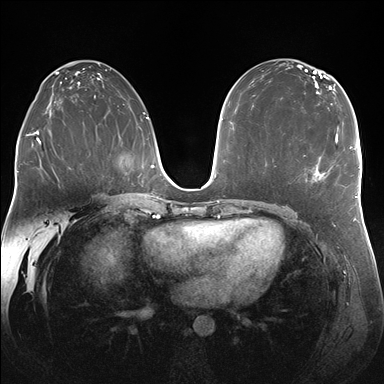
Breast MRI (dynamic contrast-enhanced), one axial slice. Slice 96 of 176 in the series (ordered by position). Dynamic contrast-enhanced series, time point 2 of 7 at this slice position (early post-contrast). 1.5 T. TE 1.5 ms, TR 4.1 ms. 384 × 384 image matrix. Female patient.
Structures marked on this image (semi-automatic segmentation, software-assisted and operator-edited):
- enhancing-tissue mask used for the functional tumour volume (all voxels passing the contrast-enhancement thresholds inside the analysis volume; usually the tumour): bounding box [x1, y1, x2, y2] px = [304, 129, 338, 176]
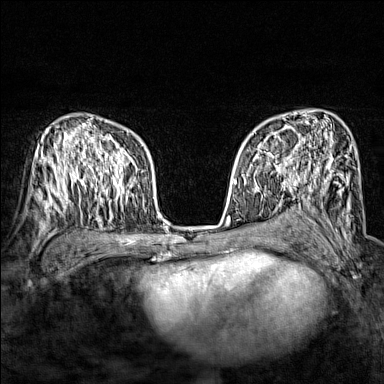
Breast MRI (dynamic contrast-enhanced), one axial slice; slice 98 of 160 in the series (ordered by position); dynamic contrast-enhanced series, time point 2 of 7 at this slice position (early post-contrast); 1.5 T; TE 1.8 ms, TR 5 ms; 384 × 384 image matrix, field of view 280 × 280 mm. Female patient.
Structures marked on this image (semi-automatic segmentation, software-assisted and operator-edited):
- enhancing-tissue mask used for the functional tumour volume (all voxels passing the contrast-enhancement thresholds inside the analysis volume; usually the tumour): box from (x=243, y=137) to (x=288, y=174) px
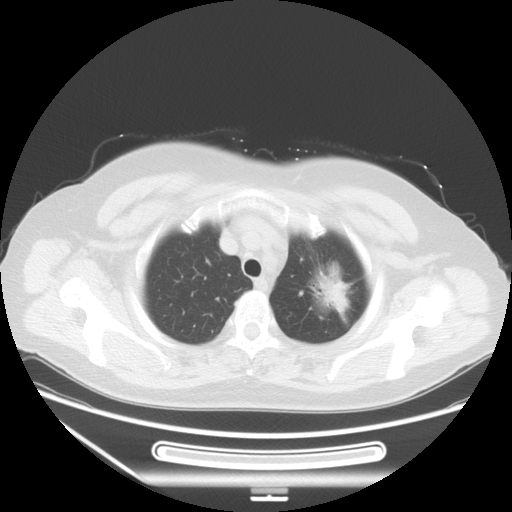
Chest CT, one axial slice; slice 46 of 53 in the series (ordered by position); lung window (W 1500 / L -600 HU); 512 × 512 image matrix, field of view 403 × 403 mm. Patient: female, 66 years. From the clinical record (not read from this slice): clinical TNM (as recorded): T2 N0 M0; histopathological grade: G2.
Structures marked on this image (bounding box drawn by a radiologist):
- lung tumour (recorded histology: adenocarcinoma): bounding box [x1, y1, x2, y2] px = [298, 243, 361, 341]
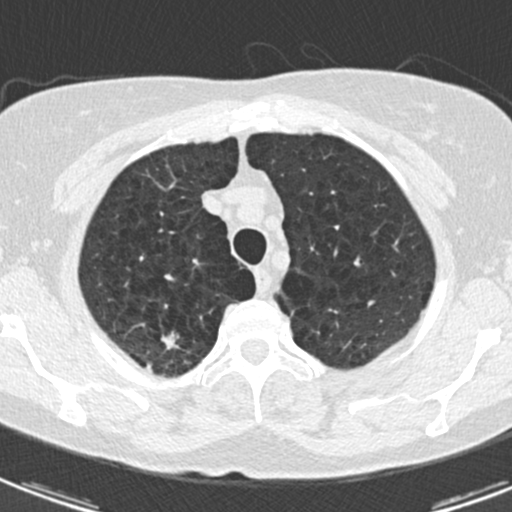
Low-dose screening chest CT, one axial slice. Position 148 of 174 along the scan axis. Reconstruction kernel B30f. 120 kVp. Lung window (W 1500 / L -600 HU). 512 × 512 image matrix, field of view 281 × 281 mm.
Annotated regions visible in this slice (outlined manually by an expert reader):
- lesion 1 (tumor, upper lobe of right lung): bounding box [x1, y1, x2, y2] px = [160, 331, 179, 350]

════

■ **ACTION ITEM**
Hand back every line of the material, exactly, without the pictures.

■ **SOLUTION FOR THIS TASK**
Breast MRI (dynamic contrast-enhanced), one axial slice. Slice 96 of 176 in the series (ordered by position). Dynamic contrast-enhanced series, time point 2 of 7 at this slice position (early post-contrast). 1.5 T. TE 1.5 ms, TR 4.1 ms. 384 × 384 image matrix. Female patient.
Structures marked on this image (semi-automatic segmentation, software-assisted and operator-edited):
- enhancing-tissue mask used for the functional tumour volume (all voxels passing the contrast-enhancement thresholds inside the analysis volume; usually the tumour): bounding box [x1, y1, x2, y2] px = [304, 129, 338, 176]
Breast MRI (dynamic contrast-enhanced), one axial slice; slice 98 of 160 in the series (ordered by position); dynamic contrast-enhanced series, time point 2 of 7 at this slice position (early post-contrast); 1.5 T; TE 1.8 ms, TR 5 ms; 384 × 384 image matrix, field of view 280 × 280 mm. Female patient.
Structures marked on this image (semi-automatic segmentation, software-assisted and operator-edited):
- enhancing-tissue mask used for the functional tumour volume (all voxels passing the contrast-enhancement thresholds inside the analysis volume; usually the tumour): box from (x=243, y=137) to (x=288, y=174) px
Chest CT, one axial slice; slice 46 of 53 in the series (ordered by position); lung window (W 1500 / L -600 HU); 512 × 512 image matrix, field of view 403 × 403 mm. Patient: female, 66 years. From the clinical record (not read from this slice): clinical TNM (as recorded): T2 N0 M0; histopathological grade: G2.
Structures marked on this image (bounding box drawn by a radiologist):
- lung tumour (recorded histology: adenocarcinoma): bounding box [x1, y1, x2, y2] px = [298, 243, 361, 341]
Low-dose screening chest CT, one axial slice. Position 148 of 174 along the scan axis. Reconstruction kernel B30f. 120 kVp. Lung window (W 1500 / L -600 HU). 512 × 512 image matrix, field of view 281 × 281 mm.
Annotated regions visible in this slice (outlined manually by an expert reader):
- lesion 1 (tumor, upper lobe of right lung): bounding box [x1, y1, x2, y2] px = [160, 331, 179, 350]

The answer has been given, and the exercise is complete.